Bis zu zehn Jahre Haft gefordert

Die Anklage fordert eine Bestrafung von Gülbahar Şöfer und Barış Karabıyık nach Art. 314 Abs. 2 TCK (türkisches Strafgesetzbuch). Damit drohen beiden mindestens fünf und maximal zehn Jahre Freiheitsstrafe. Das Verfahren wird am 27. April 2021 am 2. Schwurgerichtshof Mersin eröffnet.

Das sogenannte Kobanê-Verfahren

In dem in Ankara von der dortigen Generalstaatsanwaltschaft geführten „Kobanê-Verfahren“ wird die Verurteilung von insgesamt 108 Politikerinnen und Politikern, zivilgesellschaftlich agierender Personen sowie Mitgliedern des Exekutivkomitees der Arbeiterpartei Kurdistans (PKK) wegen „Zerstörung der Einheit des Staates und der Gesamtheit des Landes“ zu lebenslanger Haft gefordert, außerdem werden ihnen 37-facher Mord und Dutzende Mordversuche im Zusammenhang mit den Kobanê-Protesten im Oktober 2014 vorgeworfen.

Am Abend des 6. Oktober 2014 war es der Terrormiliz „Islamischer Staat“ (IS) nach 21 Tagen Widerstand der Verteidigungseinheiten YPG/YPJ sowie der Bevölkerung von Kobanê gelungen, ins Zentrum der westkurdischen Stadt einzudringen. Angesichts der kritischen Situation hatte die HDP die Öffentlichkeit zu einem unbefristeten Protest gegen die türkische Regierung aufgerufen, da diese ihre Unterstützung für den IS nicht beendete. Im Zuge dessen kam es in vielen Städten zu regelrechten Straßenschlachten zwischen Sicherheitskräften sowie paramilitärischen Verbänden wie Dorfschützern und Anhängern der radikalislamistischen türkisch-kurdischen Hisbollah (Hizbullah) und den Demonstranten. Die Zahl der dabei getöteten Personen, bei denen es sich größtenteils um Teilnehmende des Aufstands handelte, schwankt zwischen 46 (IHD) und 53. Die Regierung spricht lediglich von 37 Toten. Laut einem Bericht des Menschenrechtsvereins IHD wurden 682 Menschen bei den Protesten verletzt. Mindestens 323 Personen wurden verhaftet. Im Verlauf des Aufstands kam es zudem zu Brandanschlägen auf Geschäfte sowie öffentliche Einrichtungen.

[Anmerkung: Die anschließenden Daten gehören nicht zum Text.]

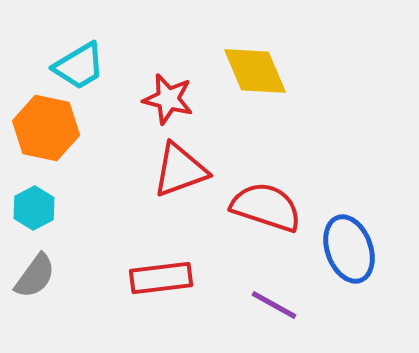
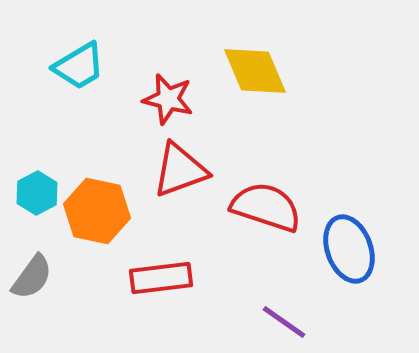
orange hexagon: moved 51 px right, 83 px down
cyan hexagon: moved 3 px right, 15 px up
gray semicircle: moved 3 px left, 1 px down
purple line: moved 10 px right, 17 px down; rotated 6 degrees clockwise
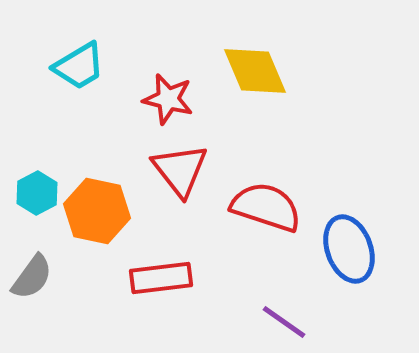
red triangle: rotated 48 degrees counterclockwise
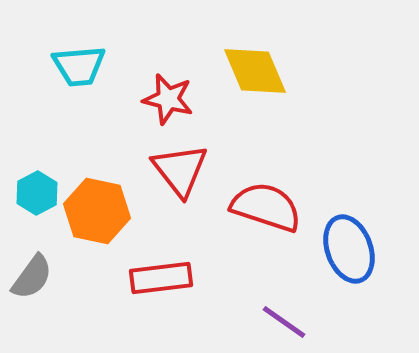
cyan trapezoid: rotated 26 degrees clockwise
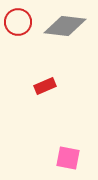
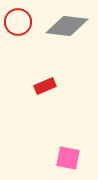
gray diamond: moved 2 px right
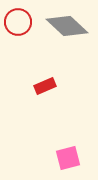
gray diamond: rotated 36 degrees clockwise
pink square: rotated 25 degrees counterclockwise
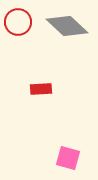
red rectangle: moved 4 px left, 3 px down; rotated 20 degrees clockwise
pink square: rotated 30 degrees clockwise
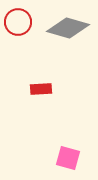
gray diamond: moved 1 px right, 2 px down; rotated 27 degrees counterclockwise
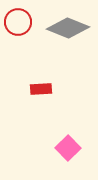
gray diamond: rotated 6 degrees clockwise
pink square: moved 10 px up; rotated 30 degrees clockwise
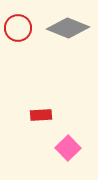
red circle: moved 6 px down
red rectangle: moved 26 px down
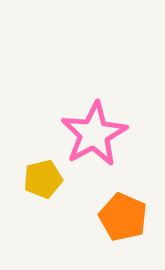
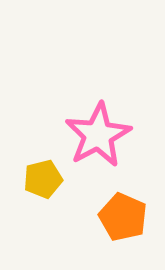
pink star: moved 4 px right, 1 px down
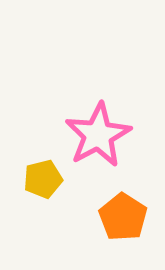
orange pentagon: rotated 9 degrees clockwise
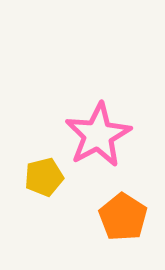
yellow pentagon: moved 1 px right, 2 px up
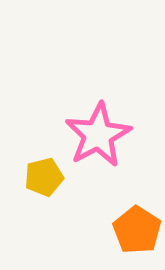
orange pentagon: moved 14 px right, 13 px down
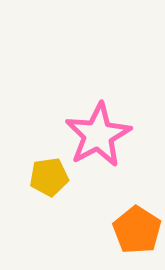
yellow pentagon: moved 5 px right; rotated 6 degrees clockwise
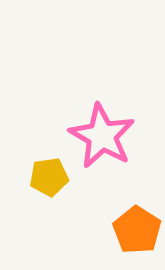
pink star: moved 4 px right, 1 px down; rotated 14 degrees counterclockwise
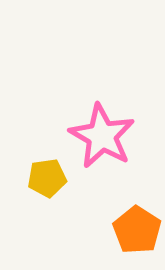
yellow pentagon: moved 2 px left, 1 px down
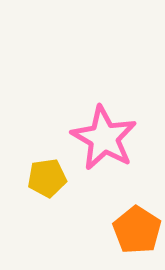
pink star: moved 2 px right, 2 px down
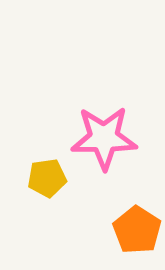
pink star: rotated 30 degrees counterclockwise
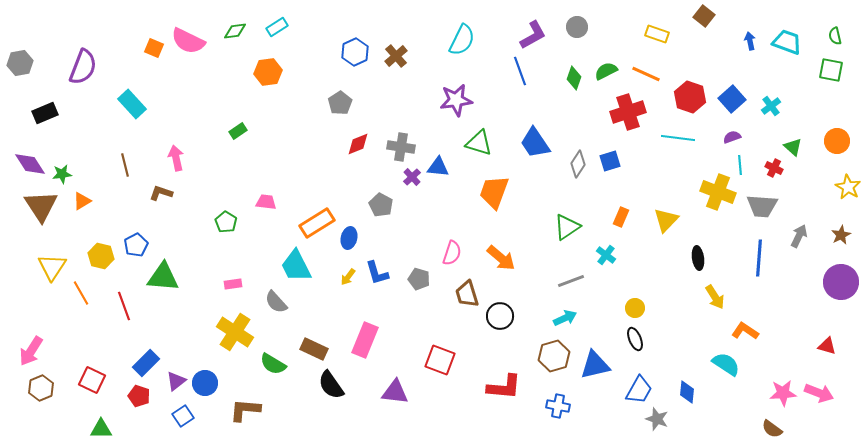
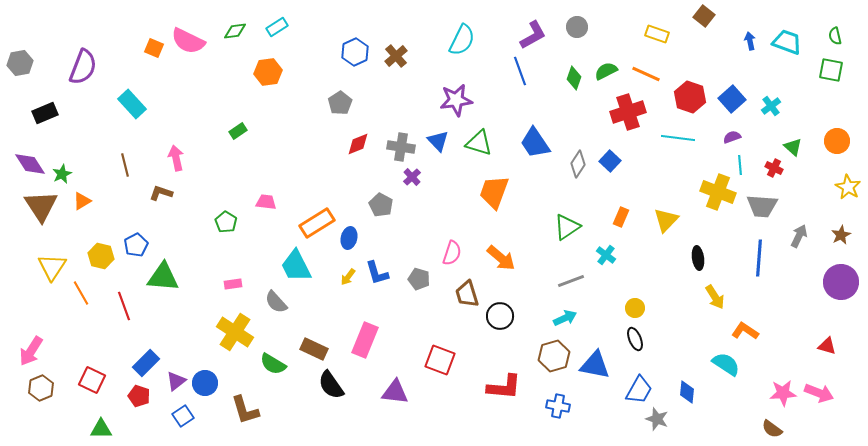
blue square at (610, 161): rotated 30 degrees counterclockwise
blue triangle at (438, 167): moved 26 px up; rotated 40 degrees clockwise
green star at (62, 174): rotated 18 degrees counterclockwise
blue triangle at (595, 365): rotated 24 degrees clockwise
brown L-shape at (245, 410): rotated 112 degrees counterclockwise
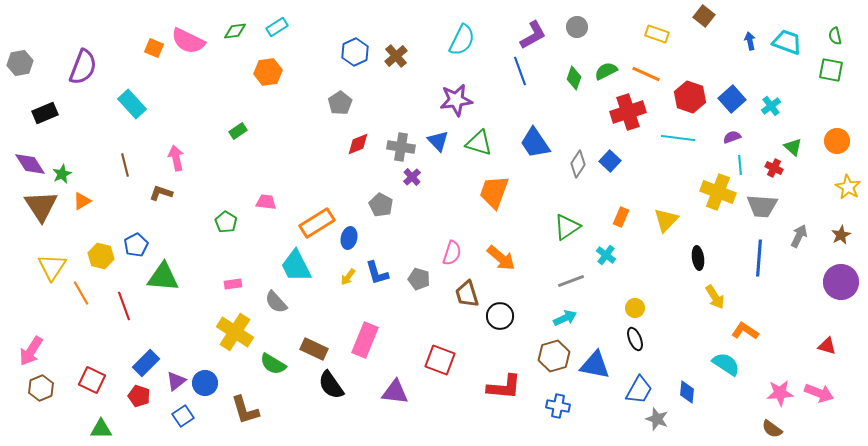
pink star at (783, 393): moved 3 px left
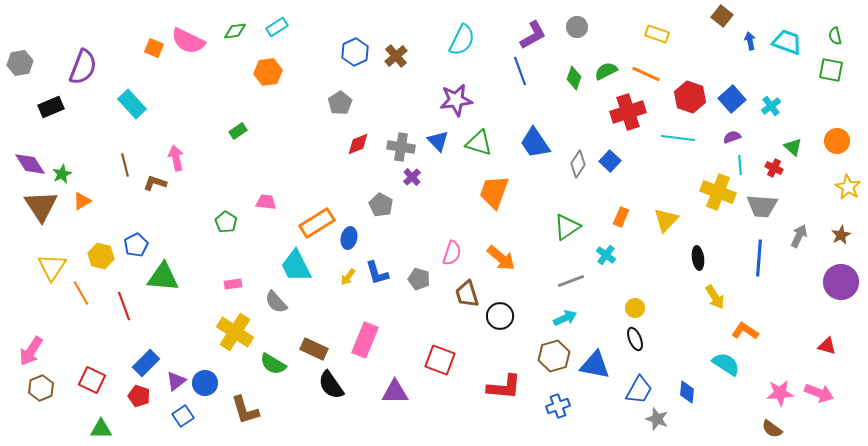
brown square at (704, 16): moved 18 px right
black rectangle at (45, 113): moved 6 px right, 6 px up
brown L-shape at (161, 193): moved 6 px left, 10 px up
purple triangle at (395, 392): rotated 8 degrees counterclockwise
blue cross at (558, 406): rotated 30 degrees counterclockwise
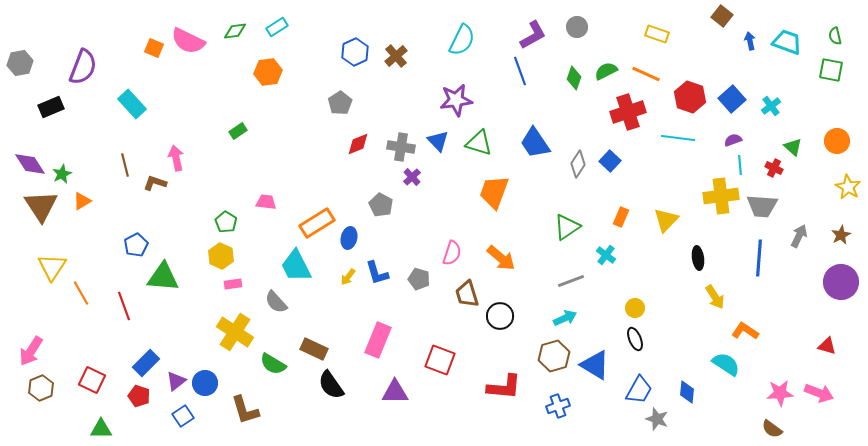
purple semicircle at (732, 137): moved 1 px right, 3 px down
yellow cross at (718, 192): moved 3 px right, 4 px down; rotated 28 degrees counterclockwise
yellow hexagon at (101, 256): moved 120 px right; rotated 10 degrees clockwise
pink rectangle at (365, 340): moved 13 px right
blue triangle at (595, 365): rotated 20 degrees clockwise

Die türkische Regierung und ihre Justiz macht die HDP für diese Vorfälle verantwortlich. Als Beweismittel werden in der 3530 Seiten langen Anklageschrift unter anderem Berichte über die politischen Aktivitäten der Beschuldigten sowie ihre Äußerungen und Interviews herangezogen, die bei ANF veröffentlicht worden sind. Insgesamt sind 413 Seiten unserer Berichterstattung gewidmet worden, weil wir als erstes Medium vom Protestaufruf der HDP-Zentrale berichtet hatten. Weitere 62 Seiten behandeln die „Strukturen von PKK/KCK“, auf deren Anweisung der frühere HDP-Vorsitzende Selahattin Demirtaş nach Auffassung des Oberstaatsanwalts mehrere Erklärungen abgegeben haben soll, unter anderem nach einem Besuch in Kobanê am 30. September 2014.

Neben mehr als 2.500 Einzelpersonen treten auch etliche Ministerien, Behörden, und Parteien als Nebenkläger auf, darunter die Ministerien für Inneres, Justiz und Verteidigung, das Ministerium für Arbeit, Soziales und Familie, die Zentralbehörde der türkischen Polizei, der türkische Geheimdienst (MIT), die Koalitionsparteien AKP und MHP, die CHP und die Hizbullah-nahe Partei Hüda Par. Die 82 Personen aus den HDP-Strukturen, die im vergangenen September von der Oberstaatsanwaltschaft Ankara zur Fahndung ausgeschrieben worden waren, gehören zu den insgesamt 108 Angeklagten im Kobanê-Verfahren.